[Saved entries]
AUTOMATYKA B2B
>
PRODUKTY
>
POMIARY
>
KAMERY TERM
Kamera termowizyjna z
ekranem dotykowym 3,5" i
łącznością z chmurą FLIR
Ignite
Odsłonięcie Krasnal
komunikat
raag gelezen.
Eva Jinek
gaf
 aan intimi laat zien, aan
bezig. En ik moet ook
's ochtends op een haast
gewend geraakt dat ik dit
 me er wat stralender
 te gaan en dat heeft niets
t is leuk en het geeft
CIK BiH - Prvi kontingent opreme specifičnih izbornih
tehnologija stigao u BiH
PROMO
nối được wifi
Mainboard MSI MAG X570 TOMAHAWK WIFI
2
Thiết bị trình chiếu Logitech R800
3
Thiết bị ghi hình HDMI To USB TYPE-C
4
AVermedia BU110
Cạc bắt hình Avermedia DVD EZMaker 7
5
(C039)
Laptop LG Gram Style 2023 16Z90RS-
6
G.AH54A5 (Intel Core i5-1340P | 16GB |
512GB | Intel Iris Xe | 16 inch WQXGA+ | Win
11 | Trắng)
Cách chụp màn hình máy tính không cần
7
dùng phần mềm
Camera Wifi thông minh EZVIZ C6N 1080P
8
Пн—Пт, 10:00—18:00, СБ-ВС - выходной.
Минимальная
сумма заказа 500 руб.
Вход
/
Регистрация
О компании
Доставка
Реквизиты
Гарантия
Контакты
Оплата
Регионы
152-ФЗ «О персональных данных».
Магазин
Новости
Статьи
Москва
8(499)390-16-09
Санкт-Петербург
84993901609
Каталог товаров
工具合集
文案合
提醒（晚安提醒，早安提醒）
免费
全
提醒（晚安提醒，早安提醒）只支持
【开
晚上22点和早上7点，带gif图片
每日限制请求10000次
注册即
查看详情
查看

To do ->
Say how many lines in the records contain the string "hình". No other text is needed.

Task output ->
3